There are over 400,000 children in foster care in the United States alone, and over 110,000 of those kids are waiting for adoption. November is National Adoption Month, and we want to inform you about several different ways to support foster care and adoption. Some people are ready to adopt or foster now; others are not quite ready to take that leap and are more prepared to volunteer and support adoptive and foster parents around them. Whether you are prepared to adopt today or are terrified by that thought, you can make an impact on foster children in your area. Check out these tips for ways you can help today:
Become a Foster Parent
If you live in Northwest Arkansas and are interested in welcoming a foster child into your family, The CALL is a beautiful place to start. They take an eight-week DHS training and consolidate it into two weekends to quickly and efficiently train families for the challenges of fostering. They also provide you with an immediate support system, something that is vital to fostering. If you live outside of Arkansas, several other states have created similar organizations to help train families and ensure that no child falls through the cracks of the foster care system.
While some families are prepared to jump into fostering, many families are interested in helping but cannot currently foster. Luckily, there is a multitude of other ways to help. For example, there are numerous organizations related to foster care that are taking volunteers. The CALL has volunteers provide child care during their training sessions. Project Zero has volunteers drive children to photoshoots for the Arkansas Heart Gallery. Whether you are interested in volunteering once for a few hours or regularly for 15 hours a week, there is a volunteer opportunity out there for you. For more volunteer opportunities, click here.

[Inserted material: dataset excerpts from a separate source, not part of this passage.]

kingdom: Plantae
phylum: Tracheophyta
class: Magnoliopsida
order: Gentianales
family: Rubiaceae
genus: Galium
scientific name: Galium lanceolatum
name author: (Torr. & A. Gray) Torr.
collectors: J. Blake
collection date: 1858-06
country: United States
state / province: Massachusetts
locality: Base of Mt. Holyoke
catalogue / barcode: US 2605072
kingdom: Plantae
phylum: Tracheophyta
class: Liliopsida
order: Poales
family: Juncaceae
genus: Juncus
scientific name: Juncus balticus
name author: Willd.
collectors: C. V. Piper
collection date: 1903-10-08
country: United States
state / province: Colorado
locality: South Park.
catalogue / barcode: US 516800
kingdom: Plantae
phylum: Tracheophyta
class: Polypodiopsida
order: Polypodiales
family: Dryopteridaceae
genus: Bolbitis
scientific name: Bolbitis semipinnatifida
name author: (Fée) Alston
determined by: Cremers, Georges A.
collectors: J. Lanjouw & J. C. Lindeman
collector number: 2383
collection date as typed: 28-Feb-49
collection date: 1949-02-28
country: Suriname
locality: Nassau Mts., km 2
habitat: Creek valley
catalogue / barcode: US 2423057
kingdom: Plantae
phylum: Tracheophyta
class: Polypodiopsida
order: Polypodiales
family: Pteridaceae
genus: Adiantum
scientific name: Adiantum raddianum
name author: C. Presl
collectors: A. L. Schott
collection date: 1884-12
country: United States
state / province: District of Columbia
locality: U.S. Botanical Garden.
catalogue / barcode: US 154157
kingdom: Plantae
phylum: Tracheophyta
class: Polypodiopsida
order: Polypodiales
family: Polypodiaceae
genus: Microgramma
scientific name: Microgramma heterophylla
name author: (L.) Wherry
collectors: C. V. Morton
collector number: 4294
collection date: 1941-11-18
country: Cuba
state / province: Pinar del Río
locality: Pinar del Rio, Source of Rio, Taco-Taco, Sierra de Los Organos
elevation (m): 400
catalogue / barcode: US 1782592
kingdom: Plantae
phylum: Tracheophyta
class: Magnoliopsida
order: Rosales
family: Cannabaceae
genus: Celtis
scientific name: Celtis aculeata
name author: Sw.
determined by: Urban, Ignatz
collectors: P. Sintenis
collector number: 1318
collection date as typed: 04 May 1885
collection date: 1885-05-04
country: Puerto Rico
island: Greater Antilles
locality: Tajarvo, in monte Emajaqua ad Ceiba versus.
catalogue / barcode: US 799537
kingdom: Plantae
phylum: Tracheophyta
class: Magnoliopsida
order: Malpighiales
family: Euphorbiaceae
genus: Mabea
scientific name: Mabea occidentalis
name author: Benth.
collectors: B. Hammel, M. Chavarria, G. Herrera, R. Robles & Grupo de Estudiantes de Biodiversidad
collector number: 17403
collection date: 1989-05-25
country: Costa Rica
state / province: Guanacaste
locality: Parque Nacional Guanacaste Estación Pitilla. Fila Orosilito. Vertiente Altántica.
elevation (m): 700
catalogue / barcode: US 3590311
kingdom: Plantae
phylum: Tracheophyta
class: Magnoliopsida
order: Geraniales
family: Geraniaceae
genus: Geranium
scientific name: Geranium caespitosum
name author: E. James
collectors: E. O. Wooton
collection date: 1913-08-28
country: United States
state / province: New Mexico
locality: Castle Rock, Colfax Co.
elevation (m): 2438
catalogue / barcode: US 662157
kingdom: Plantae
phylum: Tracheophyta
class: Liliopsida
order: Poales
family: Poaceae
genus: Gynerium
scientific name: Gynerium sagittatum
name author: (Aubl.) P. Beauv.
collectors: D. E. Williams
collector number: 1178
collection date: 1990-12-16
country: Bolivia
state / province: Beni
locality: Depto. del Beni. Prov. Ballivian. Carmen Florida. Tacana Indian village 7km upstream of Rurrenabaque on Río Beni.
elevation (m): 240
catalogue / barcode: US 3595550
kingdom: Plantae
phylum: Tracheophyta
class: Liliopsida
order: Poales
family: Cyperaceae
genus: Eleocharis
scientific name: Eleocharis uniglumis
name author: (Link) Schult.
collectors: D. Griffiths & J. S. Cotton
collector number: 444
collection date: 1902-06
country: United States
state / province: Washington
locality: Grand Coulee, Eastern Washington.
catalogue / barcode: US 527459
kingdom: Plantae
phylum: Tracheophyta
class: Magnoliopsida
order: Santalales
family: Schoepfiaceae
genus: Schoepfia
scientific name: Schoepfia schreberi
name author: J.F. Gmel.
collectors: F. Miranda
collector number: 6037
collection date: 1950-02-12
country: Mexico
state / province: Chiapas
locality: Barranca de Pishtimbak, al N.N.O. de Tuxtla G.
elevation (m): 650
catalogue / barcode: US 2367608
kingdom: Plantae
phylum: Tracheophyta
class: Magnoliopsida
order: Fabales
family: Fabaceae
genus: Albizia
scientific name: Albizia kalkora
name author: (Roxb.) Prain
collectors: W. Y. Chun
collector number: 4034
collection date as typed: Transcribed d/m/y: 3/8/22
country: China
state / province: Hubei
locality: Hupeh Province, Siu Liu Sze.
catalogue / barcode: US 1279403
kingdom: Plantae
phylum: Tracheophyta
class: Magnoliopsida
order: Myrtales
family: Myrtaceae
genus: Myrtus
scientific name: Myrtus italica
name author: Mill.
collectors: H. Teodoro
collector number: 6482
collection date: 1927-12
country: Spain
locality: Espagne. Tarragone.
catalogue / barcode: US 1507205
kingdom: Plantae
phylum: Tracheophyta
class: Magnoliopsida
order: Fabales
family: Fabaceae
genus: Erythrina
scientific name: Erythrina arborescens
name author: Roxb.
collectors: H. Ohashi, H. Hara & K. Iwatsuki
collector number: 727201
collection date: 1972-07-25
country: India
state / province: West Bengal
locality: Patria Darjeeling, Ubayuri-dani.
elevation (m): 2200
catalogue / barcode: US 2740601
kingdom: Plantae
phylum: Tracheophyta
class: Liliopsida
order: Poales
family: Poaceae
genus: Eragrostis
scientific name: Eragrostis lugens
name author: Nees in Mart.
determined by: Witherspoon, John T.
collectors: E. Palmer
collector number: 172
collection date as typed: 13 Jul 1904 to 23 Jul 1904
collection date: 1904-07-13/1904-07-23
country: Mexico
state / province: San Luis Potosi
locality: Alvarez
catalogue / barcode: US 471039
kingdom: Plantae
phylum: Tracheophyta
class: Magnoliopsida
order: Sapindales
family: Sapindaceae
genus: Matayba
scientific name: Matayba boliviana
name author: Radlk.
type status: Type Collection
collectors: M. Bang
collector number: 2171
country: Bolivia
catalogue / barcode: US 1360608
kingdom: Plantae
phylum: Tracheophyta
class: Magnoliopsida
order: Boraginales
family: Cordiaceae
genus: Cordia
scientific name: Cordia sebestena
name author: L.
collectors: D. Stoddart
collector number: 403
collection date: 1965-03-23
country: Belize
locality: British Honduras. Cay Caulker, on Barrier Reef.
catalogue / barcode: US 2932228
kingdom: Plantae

Support Foster and Adoptive Families
Another great way to help within the foster care system is to support foster and adoptive families. Bringing new members into your family is a complicated and often expensive process. Look for opportunities to donate furniture to families who added a foster child and need a bed for them to sleep in. Check-in on your friends who foster or adopt and see what you can do to help relieve them of the stresses they feel each day. Most people know someone who is fostering or who has adopted, which is often the most comfortable place to begin to help.